Records provided »
□ □ □ □
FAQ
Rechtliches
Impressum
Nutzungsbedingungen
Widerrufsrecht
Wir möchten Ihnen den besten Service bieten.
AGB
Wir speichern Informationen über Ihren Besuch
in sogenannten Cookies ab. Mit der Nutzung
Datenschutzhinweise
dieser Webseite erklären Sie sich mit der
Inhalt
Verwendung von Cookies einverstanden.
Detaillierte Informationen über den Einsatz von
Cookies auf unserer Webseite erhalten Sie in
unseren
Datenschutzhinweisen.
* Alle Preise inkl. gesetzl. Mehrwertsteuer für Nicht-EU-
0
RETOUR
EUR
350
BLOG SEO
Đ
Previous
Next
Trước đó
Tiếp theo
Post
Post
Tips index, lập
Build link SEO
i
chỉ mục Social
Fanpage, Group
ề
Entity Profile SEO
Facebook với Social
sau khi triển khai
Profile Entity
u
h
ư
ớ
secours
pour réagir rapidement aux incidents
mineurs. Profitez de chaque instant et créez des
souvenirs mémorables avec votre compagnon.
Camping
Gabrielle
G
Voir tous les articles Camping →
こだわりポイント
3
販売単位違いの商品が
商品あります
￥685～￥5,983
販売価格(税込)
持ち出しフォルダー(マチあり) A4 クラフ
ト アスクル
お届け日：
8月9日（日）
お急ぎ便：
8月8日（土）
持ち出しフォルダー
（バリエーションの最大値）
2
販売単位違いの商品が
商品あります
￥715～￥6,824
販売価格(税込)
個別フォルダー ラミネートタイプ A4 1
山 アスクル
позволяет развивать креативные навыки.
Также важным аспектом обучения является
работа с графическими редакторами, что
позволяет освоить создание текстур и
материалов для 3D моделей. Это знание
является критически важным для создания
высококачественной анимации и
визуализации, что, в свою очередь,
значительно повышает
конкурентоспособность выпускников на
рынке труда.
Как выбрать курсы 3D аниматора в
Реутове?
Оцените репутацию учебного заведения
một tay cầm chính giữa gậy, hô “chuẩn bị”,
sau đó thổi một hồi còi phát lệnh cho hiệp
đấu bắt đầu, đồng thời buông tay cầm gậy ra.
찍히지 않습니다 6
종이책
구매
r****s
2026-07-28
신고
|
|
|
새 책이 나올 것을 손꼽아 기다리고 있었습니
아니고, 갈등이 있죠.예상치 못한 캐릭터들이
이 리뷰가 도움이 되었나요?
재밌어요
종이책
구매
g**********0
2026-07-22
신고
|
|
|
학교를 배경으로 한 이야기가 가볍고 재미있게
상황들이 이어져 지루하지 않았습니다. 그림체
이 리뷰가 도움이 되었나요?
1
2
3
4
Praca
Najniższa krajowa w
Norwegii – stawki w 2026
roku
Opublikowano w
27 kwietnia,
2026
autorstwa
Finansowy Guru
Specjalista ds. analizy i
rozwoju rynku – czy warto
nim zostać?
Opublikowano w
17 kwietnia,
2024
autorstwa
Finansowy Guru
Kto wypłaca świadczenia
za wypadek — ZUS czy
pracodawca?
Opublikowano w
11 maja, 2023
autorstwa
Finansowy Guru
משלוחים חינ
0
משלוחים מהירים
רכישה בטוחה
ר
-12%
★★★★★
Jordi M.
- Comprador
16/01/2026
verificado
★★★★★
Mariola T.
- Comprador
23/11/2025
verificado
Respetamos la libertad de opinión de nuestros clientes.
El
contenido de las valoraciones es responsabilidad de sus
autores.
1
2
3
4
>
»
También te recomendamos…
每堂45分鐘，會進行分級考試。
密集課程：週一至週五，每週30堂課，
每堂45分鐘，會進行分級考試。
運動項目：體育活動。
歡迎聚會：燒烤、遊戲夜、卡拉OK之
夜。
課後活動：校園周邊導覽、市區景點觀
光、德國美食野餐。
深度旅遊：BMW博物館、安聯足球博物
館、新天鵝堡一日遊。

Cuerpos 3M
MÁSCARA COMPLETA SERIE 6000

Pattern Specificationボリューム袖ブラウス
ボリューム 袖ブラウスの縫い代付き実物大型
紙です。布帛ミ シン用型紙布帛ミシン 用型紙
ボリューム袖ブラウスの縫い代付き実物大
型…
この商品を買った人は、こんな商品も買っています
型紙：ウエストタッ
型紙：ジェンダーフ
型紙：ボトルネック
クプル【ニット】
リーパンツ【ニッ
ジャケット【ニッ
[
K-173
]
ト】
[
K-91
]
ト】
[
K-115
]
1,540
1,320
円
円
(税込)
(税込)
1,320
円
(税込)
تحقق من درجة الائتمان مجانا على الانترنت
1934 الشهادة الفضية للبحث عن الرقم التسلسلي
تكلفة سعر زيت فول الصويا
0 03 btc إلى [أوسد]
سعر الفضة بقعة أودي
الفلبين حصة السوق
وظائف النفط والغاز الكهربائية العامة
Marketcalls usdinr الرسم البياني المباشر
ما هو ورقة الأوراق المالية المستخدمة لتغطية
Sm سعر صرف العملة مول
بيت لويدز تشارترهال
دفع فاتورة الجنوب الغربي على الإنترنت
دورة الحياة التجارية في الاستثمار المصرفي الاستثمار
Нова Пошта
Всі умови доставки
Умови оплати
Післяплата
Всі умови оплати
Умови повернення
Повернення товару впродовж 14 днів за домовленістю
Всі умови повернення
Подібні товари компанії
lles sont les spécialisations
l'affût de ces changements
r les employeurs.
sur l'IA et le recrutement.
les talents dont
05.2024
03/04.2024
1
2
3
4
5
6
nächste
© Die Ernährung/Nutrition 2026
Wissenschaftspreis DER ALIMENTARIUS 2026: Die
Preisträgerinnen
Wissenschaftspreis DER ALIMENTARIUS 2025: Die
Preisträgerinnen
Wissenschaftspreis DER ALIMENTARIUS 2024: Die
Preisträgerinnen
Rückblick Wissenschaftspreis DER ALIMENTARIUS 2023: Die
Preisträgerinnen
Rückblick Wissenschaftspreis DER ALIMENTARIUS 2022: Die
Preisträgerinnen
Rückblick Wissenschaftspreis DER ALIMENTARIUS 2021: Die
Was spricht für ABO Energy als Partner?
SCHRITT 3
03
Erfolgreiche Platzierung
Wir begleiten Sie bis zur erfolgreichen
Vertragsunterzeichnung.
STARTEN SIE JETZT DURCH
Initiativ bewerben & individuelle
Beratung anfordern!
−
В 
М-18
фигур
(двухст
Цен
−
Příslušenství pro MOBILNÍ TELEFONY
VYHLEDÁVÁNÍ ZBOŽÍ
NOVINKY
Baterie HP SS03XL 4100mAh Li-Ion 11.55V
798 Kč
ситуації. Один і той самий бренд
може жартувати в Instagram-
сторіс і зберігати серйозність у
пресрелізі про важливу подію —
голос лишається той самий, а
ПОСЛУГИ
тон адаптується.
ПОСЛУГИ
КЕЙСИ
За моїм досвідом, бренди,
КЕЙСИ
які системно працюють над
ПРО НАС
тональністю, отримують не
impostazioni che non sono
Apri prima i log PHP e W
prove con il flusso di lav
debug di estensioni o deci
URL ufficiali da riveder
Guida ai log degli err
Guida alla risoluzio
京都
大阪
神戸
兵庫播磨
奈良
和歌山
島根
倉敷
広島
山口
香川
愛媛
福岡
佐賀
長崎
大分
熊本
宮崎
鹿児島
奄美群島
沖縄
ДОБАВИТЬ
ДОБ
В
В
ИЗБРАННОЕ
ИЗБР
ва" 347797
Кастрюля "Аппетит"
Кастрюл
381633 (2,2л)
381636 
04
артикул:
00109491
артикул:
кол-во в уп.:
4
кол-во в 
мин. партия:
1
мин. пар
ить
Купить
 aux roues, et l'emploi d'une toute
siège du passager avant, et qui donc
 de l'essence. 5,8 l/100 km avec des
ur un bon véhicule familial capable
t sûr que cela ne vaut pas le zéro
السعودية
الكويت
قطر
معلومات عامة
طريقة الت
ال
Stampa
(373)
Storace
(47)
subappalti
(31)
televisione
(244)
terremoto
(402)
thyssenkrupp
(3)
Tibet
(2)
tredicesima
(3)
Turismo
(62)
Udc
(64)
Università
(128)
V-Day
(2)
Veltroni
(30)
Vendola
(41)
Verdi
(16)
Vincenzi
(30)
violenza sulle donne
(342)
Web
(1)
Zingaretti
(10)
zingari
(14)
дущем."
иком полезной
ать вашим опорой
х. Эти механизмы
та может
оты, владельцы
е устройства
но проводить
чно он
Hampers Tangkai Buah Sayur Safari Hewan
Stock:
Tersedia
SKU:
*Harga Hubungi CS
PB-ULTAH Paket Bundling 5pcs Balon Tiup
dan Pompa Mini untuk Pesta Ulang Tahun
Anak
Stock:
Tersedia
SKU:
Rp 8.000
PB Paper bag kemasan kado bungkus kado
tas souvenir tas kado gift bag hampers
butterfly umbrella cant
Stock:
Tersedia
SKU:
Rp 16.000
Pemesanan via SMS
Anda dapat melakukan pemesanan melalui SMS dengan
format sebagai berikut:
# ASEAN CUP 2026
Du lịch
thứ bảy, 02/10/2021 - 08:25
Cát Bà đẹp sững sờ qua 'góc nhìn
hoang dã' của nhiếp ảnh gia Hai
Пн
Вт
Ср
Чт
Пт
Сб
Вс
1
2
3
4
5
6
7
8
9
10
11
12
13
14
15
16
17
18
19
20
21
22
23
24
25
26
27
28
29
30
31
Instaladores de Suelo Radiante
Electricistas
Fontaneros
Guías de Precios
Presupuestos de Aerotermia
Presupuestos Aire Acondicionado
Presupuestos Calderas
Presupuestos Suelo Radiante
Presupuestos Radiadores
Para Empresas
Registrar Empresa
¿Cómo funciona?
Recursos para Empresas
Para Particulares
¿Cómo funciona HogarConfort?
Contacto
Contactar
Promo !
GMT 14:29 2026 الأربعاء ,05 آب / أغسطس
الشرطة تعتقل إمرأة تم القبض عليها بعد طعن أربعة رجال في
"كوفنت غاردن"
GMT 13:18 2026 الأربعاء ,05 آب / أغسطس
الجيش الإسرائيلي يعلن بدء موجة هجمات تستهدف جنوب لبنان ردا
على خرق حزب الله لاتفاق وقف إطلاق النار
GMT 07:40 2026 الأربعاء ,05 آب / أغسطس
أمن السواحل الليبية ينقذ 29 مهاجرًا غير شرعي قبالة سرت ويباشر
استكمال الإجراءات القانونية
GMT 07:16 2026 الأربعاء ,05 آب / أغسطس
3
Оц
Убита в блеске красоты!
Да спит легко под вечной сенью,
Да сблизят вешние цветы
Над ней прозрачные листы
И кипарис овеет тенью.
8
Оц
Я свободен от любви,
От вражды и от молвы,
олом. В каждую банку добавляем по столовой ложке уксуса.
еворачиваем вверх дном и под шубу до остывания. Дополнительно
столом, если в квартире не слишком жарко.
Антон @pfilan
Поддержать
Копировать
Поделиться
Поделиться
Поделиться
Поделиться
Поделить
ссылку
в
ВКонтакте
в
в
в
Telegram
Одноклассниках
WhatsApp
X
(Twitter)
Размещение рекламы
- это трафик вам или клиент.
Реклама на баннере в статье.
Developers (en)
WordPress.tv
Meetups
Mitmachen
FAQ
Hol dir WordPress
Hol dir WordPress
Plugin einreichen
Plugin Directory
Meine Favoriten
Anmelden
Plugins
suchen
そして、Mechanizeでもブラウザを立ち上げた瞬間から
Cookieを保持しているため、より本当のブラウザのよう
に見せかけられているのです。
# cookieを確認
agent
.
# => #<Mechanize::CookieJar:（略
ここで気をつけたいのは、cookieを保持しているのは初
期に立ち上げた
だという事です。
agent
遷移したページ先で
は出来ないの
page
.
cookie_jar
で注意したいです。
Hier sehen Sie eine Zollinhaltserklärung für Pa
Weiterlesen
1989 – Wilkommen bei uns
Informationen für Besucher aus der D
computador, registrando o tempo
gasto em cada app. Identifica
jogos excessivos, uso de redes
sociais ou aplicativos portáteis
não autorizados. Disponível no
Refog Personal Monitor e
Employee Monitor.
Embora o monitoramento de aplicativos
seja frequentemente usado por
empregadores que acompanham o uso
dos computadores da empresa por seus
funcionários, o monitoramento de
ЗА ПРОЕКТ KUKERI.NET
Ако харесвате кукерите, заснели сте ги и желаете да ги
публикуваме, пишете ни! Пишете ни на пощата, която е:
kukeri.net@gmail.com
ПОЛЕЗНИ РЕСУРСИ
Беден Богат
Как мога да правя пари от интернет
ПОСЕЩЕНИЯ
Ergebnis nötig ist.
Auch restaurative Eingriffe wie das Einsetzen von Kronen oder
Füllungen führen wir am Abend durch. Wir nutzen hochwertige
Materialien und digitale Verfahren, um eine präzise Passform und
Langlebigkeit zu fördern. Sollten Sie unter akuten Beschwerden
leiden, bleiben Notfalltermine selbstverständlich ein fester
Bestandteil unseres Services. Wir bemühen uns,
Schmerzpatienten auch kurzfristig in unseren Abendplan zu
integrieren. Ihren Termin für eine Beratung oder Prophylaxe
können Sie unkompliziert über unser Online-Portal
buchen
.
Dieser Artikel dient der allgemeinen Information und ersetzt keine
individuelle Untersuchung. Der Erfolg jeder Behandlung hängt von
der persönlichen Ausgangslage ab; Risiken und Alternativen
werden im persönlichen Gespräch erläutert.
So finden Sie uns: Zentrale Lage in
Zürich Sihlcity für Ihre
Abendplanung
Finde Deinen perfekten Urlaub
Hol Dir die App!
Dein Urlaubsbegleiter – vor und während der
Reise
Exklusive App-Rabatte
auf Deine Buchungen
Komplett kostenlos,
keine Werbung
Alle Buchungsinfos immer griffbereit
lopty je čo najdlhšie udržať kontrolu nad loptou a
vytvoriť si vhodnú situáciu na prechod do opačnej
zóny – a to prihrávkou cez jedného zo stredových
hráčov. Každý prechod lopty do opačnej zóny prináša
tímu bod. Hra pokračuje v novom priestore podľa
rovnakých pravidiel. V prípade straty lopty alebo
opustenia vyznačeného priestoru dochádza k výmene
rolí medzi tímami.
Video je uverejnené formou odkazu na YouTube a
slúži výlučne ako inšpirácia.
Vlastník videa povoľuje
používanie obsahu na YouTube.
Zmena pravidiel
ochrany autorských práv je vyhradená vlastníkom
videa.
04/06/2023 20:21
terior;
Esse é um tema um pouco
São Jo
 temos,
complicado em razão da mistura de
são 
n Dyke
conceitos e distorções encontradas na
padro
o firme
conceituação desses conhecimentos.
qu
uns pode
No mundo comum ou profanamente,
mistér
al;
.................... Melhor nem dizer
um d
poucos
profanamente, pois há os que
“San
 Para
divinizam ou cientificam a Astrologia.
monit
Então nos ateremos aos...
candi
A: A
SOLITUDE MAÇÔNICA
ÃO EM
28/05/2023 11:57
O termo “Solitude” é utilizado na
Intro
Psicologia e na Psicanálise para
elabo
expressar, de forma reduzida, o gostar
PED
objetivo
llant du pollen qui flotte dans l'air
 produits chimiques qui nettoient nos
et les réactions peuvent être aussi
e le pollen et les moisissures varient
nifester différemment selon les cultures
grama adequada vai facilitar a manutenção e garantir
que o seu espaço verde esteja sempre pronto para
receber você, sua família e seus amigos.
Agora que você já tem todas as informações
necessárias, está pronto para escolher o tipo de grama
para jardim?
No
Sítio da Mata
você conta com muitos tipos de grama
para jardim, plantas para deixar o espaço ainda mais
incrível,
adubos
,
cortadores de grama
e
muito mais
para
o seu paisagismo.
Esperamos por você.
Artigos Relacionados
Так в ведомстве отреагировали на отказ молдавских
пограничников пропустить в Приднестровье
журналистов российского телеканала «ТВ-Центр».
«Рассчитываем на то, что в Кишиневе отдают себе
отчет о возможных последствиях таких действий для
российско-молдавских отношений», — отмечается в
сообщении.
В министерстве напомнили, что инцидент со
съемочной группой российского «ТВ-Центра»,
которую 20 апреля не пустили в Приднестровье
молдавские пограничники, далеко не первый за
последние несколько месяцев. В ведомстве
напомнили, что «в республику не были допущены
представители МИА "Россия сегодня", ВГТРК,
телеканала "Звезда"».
□ □ □ □
To-do item » Write out the rows again, starting at the very first line and stopping after the line that has "mineurs. Profitez de". Swap "Post" for "Beitrag" and change nothing else.

Task response »
FAQ
Rechtliches
Impressum
Nutzungsbedingungen
Widerrufsrecht
Wir möchten Ihnen den besten Service bieten.
AGB
Wir speichern Informationen über Ihren Besuch
in sogenannten Cookies ab. Mit der Nutzung
Datenschutzhinweise
dieser Webseite erklären Sie sich mit der
Inhalt
Verwendung von Cookies einverstanden.
Detaillierte Informationen über den Einsatz von
Cookies auf unserer Webseite erhalten Sie in
unseren
Datenschutzhinweisen.
* Alle Preise inkl. gesetzl. Mehrwertsteuer für Nicht-EU-
0
RETOUR
EUR
350
BLOG SEO
Đ
Previous
Next
Trước đó
Tiếp theo
Beitrag
Beitrag
Tips index, lập
Build link SEO
i
chỉ mục Social
Fanpage, Group
ề
Entity Profile SEO
Facebook với Social
sau khi triển khai
Profile Entity
u
h
ư
ớ
secours
pour réagir rapidement aux incidents
mineurs. Profitez de chaque instant et créez des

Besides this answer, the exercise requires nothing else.